The third edition

Published Apr 14, 2016

For context, in this article I was considering a linked list of lines for the purposes of being able to do fast insertions and deletions. That approach has since been discontinued in favour of the listor.

The third version of my editor is now in progress. The first version was a learning vehicle for C++; having gained some basic knowledge, the second version of the editor focussed on the weaknesses introduced in the first version, namely, the difficulties encountered in the visual portion. The third (and hopefully final!) version of the editor focuses on the following requirements:

big data -- this thing has to be able to edit files in the terabytes range,
clean iterators -- we need to be able to walk from beginning to end of the file using iterators, regardless of the underlying implementation of the line database (and the location, disk or memory), and
multi-threaded support -- that is, the ability to shard the database into multiple, per-thread areas, with load balancing and map/reduce functionality.

Why?

Big data is becoming more and more important to me -- I regularly open >1GB files and it's a pain using VED (it takes a long time). You certainly can't manipulate such files (g//d, g//.m, %s///) in any reasonable time period, and going back and forth to the command line to do streaming ops (that should be handled by the editor in the first place) is a horrible kludge.

Iterators are, I think, the correct solution in order to unify the visual part and the internal operations of things like buffers and the various visual commands.

Multi-thread support is seen as the only way to scale the editor up to absorb all available CPU, otherwise I'm going to run into single-threaded speed bounds. I'd just as soon not do that.

An undercurrent to the conversation is that of line numbers. Yes, I've mostly weaned myself off of line numbers, but I still think of them as having meaning during visual mode -- maybe this is a problem that I'm perpetuating myself. I find that for window positioning, an "easy" algorithm is to use the "line number" as an anchor (indicating the top line of the window to display). For ordering lines, that is, in trying to determine if the source comes before or after the destination in arbitrary visual and line-mode commands, line numbers seem like the "obvious" solution. They also feel "optimal" in updating the marks when manipulating lines between window and journal contexts.

Like I said, maybe it's me, but I think there are probably ways to keep the lines "intact" during all operations, and be able to combine this with multi-threaded support; that is, being able to break up the buffer into (relatively) equally sized chunks for each thread to work in in an independent manner.

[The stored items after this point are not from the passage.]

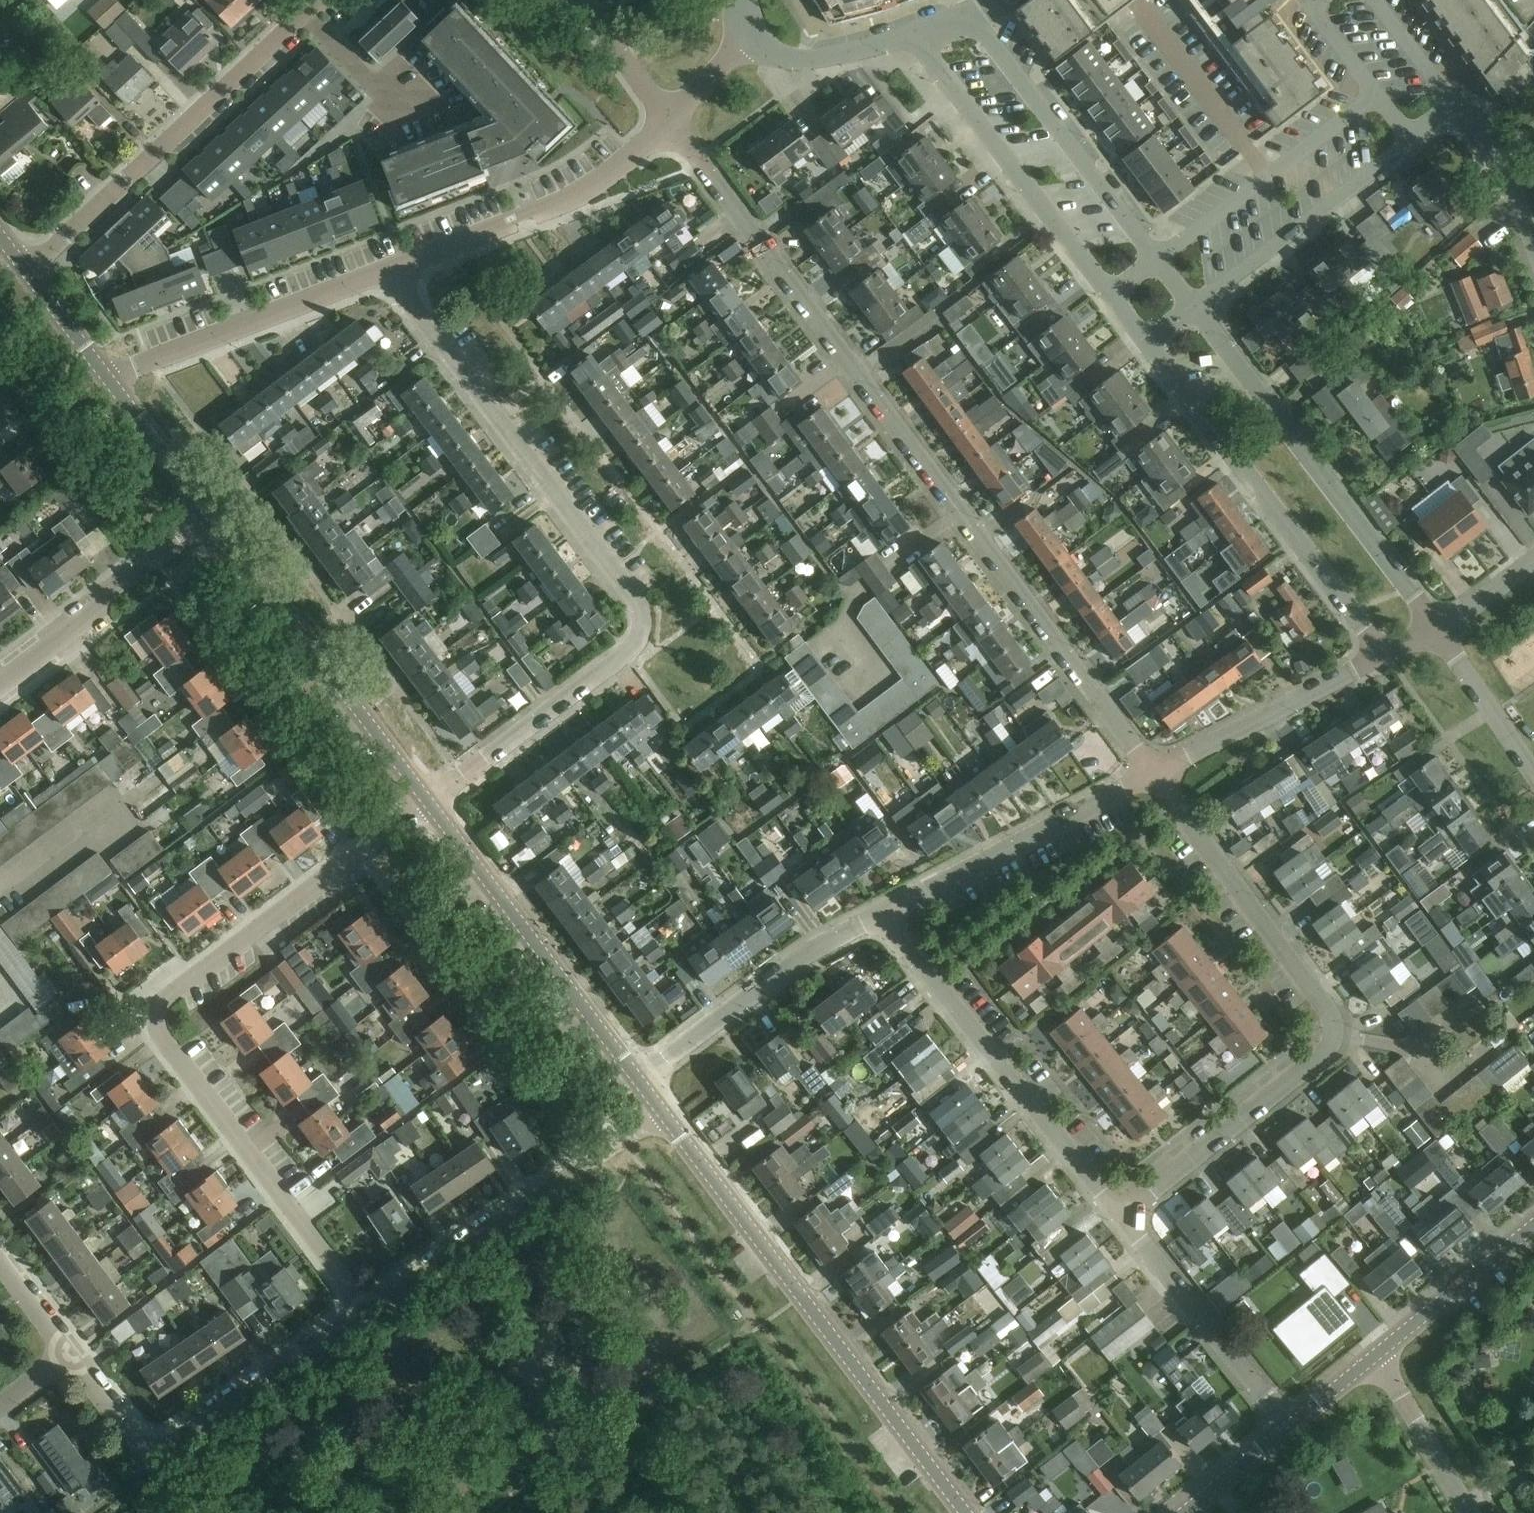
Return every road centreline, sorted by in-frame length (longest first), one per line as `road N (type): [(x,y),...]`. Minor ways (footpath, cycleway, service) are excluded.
road 1 (residential): [(668,118),(1152,772)]
road 2 (residential): [(430,801),(632,648),(640,612),(386,270)]
road 3 (residential): [(369,1311),(169,1047),(161,1016),(174,989),(430,801)]
road 4 (residential): [(1119,1216),(1323,1054),(1335,1036),(1325,1006),(1152,772)]
road 5 (residential): [(966,1512),(661,1110)]
road 6 (residential): [(1438,628),(1195,309)]
road 7 (residential): [(26,271),(320,0)]
road 8 (residential): [(1150,345),(1384,654)]
road 9 (residential): [(69,1354),(137,1442),(162,1447),(369,1311)]
road 10 (residential): [(1119,1216),(882,915)]
road 11 (residential): [(1156,260),(971,16),(914,37)]
road 12 (residential): [(430,801),(210,516)]
road 13 (residential): [(369,1311),(661,1110)]
road 14 (residential): [(639,1079),(430,801)]
road 15 (residential): [(386,270),(563,203),(668,118)]
road 16 (residential): [(914,37),(1110,292)]
road 17 (residential): [(882,915),(1152,772)]
road 18 (residential): [(110,376),(386,270)]
road 19 (residential): [(639,1079),(799,961),(882,915)]
road 20 (residential): [(1375,92),(1156,260)]
road 21 (residential): [(1195,309),(1411,139)]
road 22 (residential): [(1289,1426),(1119,1216)]
road 23 (residential): [(0,685),(210,516)]
road 24 (residential): [(1152,772),(1384,654)]
road 25 (residential): [(1374,1355),(1533,1223)]
road 26 (residential): [(1470,1512),(1374,1355)]
road 27 (residential): [(914,37),(793,61),(749,33)]
road 28 (residential): [(1533,773),(1438,628)]
road 29 (residential): [(210,516),(110,376)]
road 30 (residential): [(1533,241),(1493,155),(1453,105)]
road 31 (residential): [(668,118),(577,0)]
road 32 (residential): [(1182,1512),(1289,1426)]
road 33 (residential): [(110,376),(26,271)]
road 34 (residential): [(1453,105),(1373,0)]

I need to think about what the cost of a synchronization operations is after each operation performed -- in visual mode, everything has zero cost except scrolling -- that has to be fast. Everything else is triggered by a human-speed interaction, and thus isn't as time sensitive. However, command line operations are where the real performance needs to be. Issuing a g// operation results in a map/reduce problem that (a) needs to be thread distributed, and (b) needs to operate efficiently -- including its synchronization ops. For example, you certainly wouldn't want a delete operation figuring out from the start of the file what line numbers it had deleted in order to update the marks tables.

Maybe, the solution is that I need to structure it more as a library approach. Create a base class, with an iterator, that knows how to multi-thread distribute a vast file space, with programmable limits in caching vs disk. As a library, the onus is on us to create a clean, non-entangled interface. That is, create a set of function calls that allow the creation of a "window" with its own journalling, redo/undo, disk swap features and of course iterator and multi-threaded map/reduce functionality. Once this is done, the visual component and the command line component "simply" interface to it.

That's the current plan, anyway.

I find it interesting that nobody else has solved this problem (yet). There are editors out there, (look on stackoverflow for "best editor to handle huge files") but they have limits like 2G lines or 256GB of data size -- this is already on the edge of my requirements. Does nobody else have these requirements? What's everyone else doing for huge files? [And before you answer, I'm a great fan of the Unix philosophy of splitting up huge files using tools and stream processing and so on, but there are times when you just need to operate on the whole thing as one big chunk].